É difícil errar ao juntar dois dos maiores atores vivos e colocá-los em um grande e longo debate ao interpretar personagens dos mais notáveis. "Dois Papas", novo filme do diretor brasileiro Fernando Meirelles ("Cidade de Deus"), é prova disso.
Com duas atuações magistrais de Anthony Hopkins ("Westworld") e Jonathan Pryce ("A esposa") nos papéis dos papas Bento XVI e Francisco, a produção vai além do tema religioso ou da discussão sobre a Igreja e se transforma em um dos melhores do ano.
Ao cineasta, que consegue um dos melhores filmes de sua carreira, resta o mérito de reconhecer a força de seus protagonistas e se manter quase invisível durante os encontros dos dois, sem exageros ou afetações desnecessárias.
"Dois Papas" estreia na Netflix no dia 20 de dezembro. Exibições em cinemas brasileiros antes disso ainda não foram confirmadas pela empresa.
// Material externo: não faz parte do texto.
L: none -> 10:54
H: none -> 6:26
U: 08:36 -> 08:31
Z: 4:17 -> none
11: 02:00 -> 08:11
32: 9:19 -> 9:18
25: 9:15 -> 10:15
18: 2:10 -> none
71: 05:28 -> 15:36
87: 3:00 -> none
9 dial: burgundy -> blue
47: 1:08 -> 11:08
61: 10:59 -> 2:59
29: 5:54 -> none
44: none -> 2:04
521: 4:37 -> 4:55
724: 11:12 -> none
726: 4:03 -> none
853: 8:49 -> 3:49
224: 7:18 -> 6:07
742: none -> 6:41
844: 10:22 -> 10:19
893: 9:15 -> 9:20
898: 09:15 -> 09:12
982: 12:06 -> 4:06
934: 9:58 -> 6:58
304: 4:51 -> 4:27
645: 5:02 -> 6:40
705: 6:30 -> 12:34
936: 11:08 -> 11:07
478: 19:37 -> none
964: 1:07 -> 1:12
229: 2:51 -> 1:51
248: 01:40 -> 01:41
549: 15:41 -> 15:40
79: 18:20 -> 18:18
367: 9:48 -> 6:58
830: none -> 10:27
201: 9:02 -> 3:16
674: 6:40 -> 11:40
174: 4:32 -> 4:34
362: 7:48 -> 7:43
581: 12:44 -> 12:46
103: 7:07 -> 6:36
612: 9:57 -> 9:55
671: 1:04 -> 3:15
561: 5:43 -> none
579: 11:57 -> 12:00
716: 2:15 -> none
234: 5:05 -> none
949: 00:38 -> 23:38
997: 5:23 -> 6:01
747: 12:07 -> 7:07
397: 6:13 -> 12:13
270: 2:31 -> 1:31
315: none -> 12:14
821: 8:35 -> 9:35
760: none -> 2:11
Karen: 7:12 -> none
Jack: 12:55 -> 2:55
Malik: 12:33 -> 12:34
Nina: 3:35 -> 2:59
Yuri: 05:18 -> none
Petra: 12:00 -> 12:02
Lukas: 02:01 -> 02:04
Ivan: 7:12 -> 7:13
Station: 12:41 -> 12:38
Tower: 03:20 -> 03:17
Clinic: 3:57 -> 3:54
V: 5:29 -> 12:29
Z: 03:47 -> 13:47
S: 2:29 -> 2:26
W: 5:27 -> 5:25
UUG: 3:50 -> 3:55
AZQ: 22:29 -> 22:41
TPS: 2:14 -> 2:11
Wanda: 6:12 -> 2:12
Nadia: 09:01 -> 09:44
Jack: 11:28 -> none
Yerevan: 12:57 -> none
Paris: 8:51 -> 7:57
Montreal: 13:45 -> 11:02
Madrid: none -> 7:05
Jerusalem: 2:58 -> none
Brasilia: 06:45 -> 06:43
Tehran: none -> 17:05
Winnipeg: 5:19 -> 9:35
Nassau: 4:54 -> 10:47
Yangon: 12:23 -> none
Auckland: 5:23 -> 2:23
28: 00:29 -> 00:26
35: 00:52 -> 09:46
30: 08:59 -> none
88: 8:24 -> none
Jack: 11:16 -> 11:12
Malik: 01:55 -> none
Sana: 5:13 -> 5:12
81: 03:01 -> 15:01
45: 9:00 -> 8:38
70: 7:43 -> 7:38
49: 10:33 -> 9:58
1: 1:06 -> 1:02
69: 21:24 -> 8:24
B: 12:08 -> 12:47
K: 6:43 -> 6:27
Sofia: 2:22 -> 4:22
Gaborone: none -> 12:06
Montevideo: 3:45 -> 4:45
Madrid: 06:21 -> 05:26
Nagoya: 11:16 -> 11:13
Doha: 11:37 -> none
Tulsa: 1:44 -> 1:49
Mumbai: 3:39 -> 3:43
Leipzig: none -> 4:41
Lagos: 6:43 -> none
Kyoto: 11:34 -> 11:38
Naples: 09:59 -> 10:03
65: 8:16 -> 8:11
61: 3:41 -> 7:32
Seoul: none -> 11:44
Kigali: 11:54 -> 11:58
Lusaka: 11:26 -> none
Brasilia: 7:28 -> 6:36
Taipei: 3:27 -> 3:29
Mais do que papas, friends
O roteiro de Anthony McCarten (indicado ao Oscar por "A teoria de tudo") constrói um encontro fictício entre o então cardeal argentino Jorge Bergoglio e o alemão Joseph Ratzinger, o papa Bento XVI, durante uma das maiores crises recentes da Igreja.
Enquanto a dupla, representantes maiores de duas ideologias opostas dentro da instituição, debate seus pontos de vista conflitantes, o filme aproveita para mostrar o passado do futuro pontífice.
Com o tempo, a discussão sobre a diferença entre mudanças de ideais e fazer concessões deixa apenas a boca dos personagens e se mostra presente em toda a narrativa, entrelaçada entre as cenas do encontro e os flashbacks da vida do argentino.
Lentamente, é possível (e tocante) testemunhar as mudanças que um provoca no outro, e o desfecho do embate pareceria forçado sem a força e a delicadeza das atuações.
Mais do que isso, a mensagem de encontrar semelhanças nas diferenças ao entender de verdade o outro lado soaria piegas e enfadonha.
Jonathan Pryce e Anthony Hopkins em cena de 'Dois Papas' — Foto: Divulgação/Netflix
Um Oscar para Jonathan
Com o alemão, Hopkins ganha o papel mais complexo e interessante, mesmo que Bergoglio apresente a maior jornada durante o filme.
Dominar e mostrar a complexidade de Ratzinger, personagem pouco carismático e sedento pelo poder, sem transformá-lo em um vilão fácil é algo que poucos conseguiriam.
O que não significa que Pryce tenha participação menor. Além da óbvia semelhança física com Francisco, destacada por todo mundo desde sua atuação em "Game of thrones", o ator desaparece no personagem.
Jonathan Pryce em cena de 'Dois Papas' — Foto: Divulgação/Netflix
Às vezes é possível esquecer que não é mesmo o argentino na tela, tamanho o nível de domínio sobre trejeitos e fala (mesmo que seja fácil perceber que suas falas em espanhol tenham sido dubladas por outra pessoa).
É quase inadmissível que o galês nunca tenha sido indicado ao Oscar. "Dois Papas" é a oportunidade da Academia corrigir esse erro histórico.
O argentino Juan Minujín (em seu primeiro trabalho de destaque em Hollywood) mantém o alto nível imposto por Pryce ao representar a juventude de Bergoglio, e a complexidade de sua relação – e passividade – com a sanguinária ditadura argentina.